Automation Academy: How I Turn Voice Recordings into Searchable Obsidian Notes with Shortcuts, Hazel, and LLMs

As I mentioned last week in the MacStories Weekly newsletter and have been hinting recently on both Connected and AppStories, I’m in the process of building a “perfect memory” system in Obsidian that allows me to save, archive, and search anything I write, think about, or come across on the Internet. This project is a work in progress comprised of different components that need to fall into place, and for this Automation Academy lesson, I’m going to focus on a project that I’ve been refining for a while: automating my voice recordings and turning them into searchable notes in Obsidian.

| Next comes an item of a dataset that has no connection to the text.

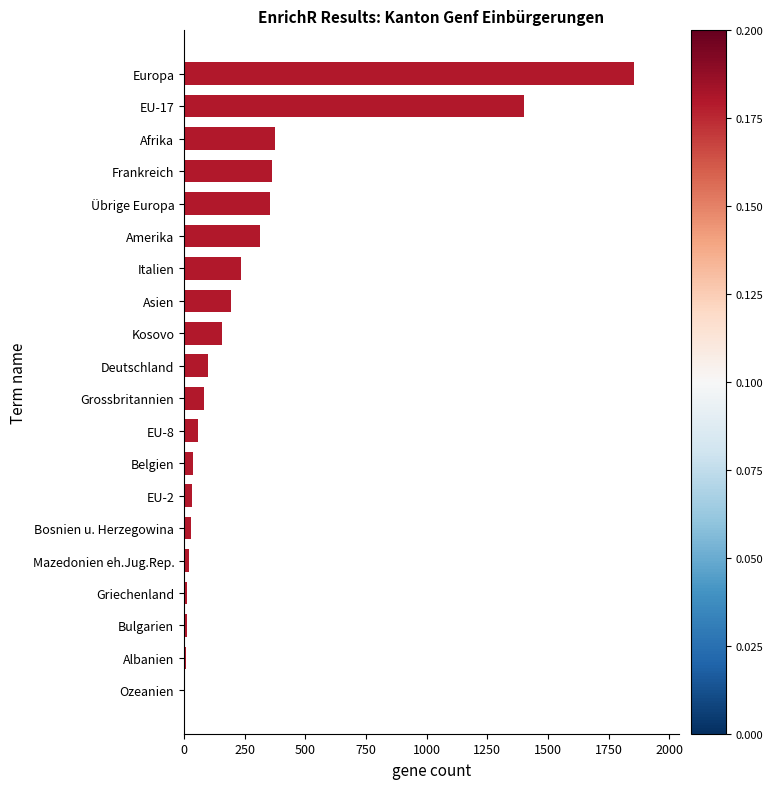

Between Grossbritannien and EU-17, which is larger?

EU-17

A couple months ago, I realized that I’ve become the sort of person who likes to brainstorm ideas and tasks by, well, talking out loud and recording myself. I mostly do this when I’m driving alone (technically, with my two dogs in the backseat) or doing chores around the house. I find the process oddly relaxing and better than taking typed notes. Perhaps 12 years of podcasting every week have rewired my brain so that I make better connections between ideas by talking about them, or maybe it’s a byproduct of “shifting modes” and feeling less constrained by the absence of a keyboard and text editor in front of me. Regardless, I’ve been recording myself talking about stuff I have on my mind or need to do for a while now, and I love the process.

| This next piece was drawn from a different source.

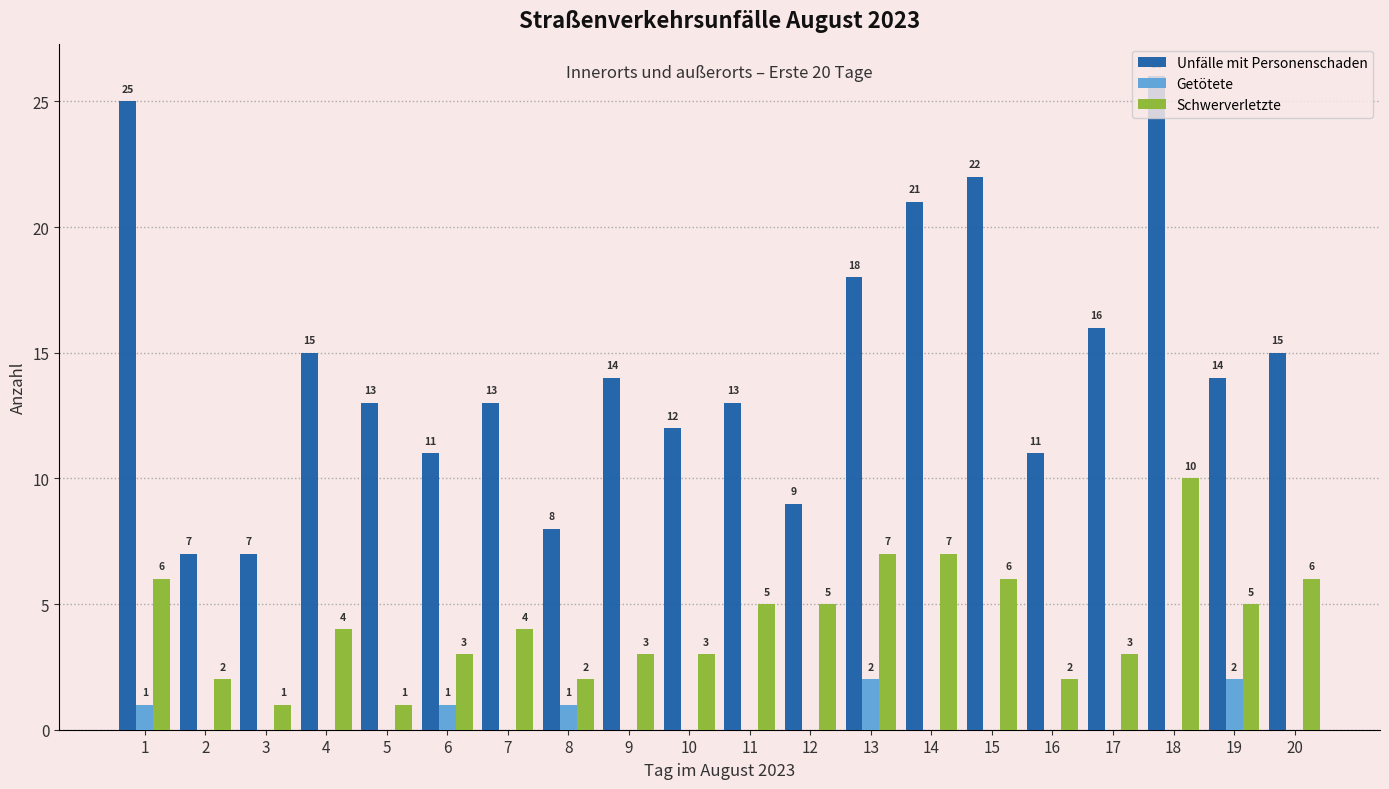

At which category does the chart reach its peak across all series?

18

After I started recording myself, I quickly realized that I needed those rambling voice recordings to be more than just audio files in a folder. Rather, I wanted to turn them into structured notes in Obsidian containing actionable items extracted from the recording session. I also wanted them to be searchable with Obsidian Copilot, easy to reference, and – ideally – automatically organized with lots of metadata, a summary, and a list of key tasks from the voice recording.

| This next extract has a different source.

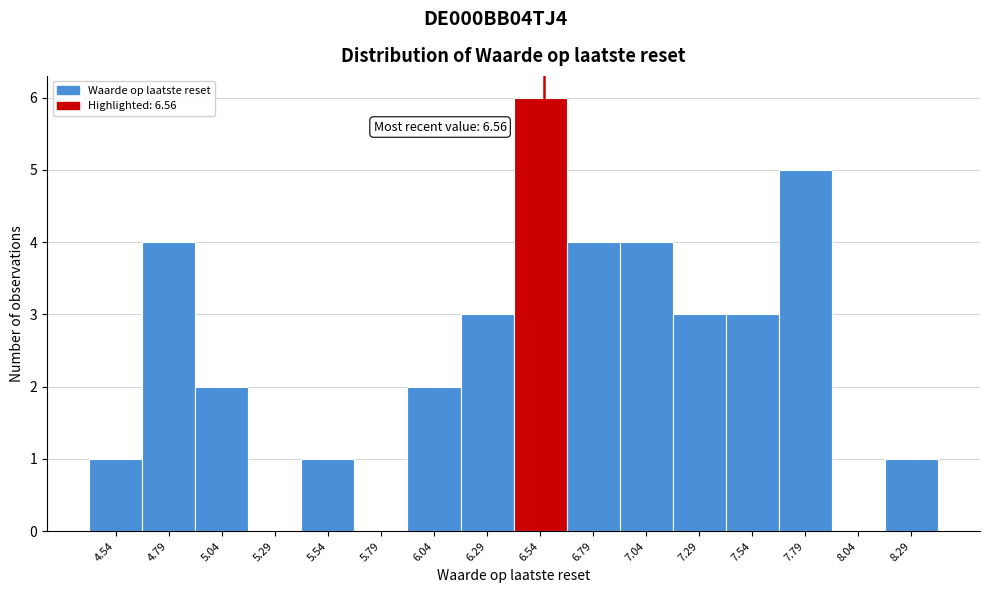

Over which range of the x-axis is the bar tallest?

6.415 to 6.665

That’s why, after a lot of experiments, I built a hybrid automation to bridge spoken words and Markdown – a system that combines the non-deterministic nature of human language and messy voice recordings with the reliability of Shortcuts, the power of Hazel rules on macOS, and the flexibility of LLMs, which are ideal for processing natural language. The system revolves around a shortcut called Process Transcript that takes the raw transcript of a voice recording and turns it into a structured note in Obsidian, complete with a summary, action items, an embedded audio player, and an internal link to the full transcript.
Building this system has been a fun and informative journey, and today, I want to show you how I did it.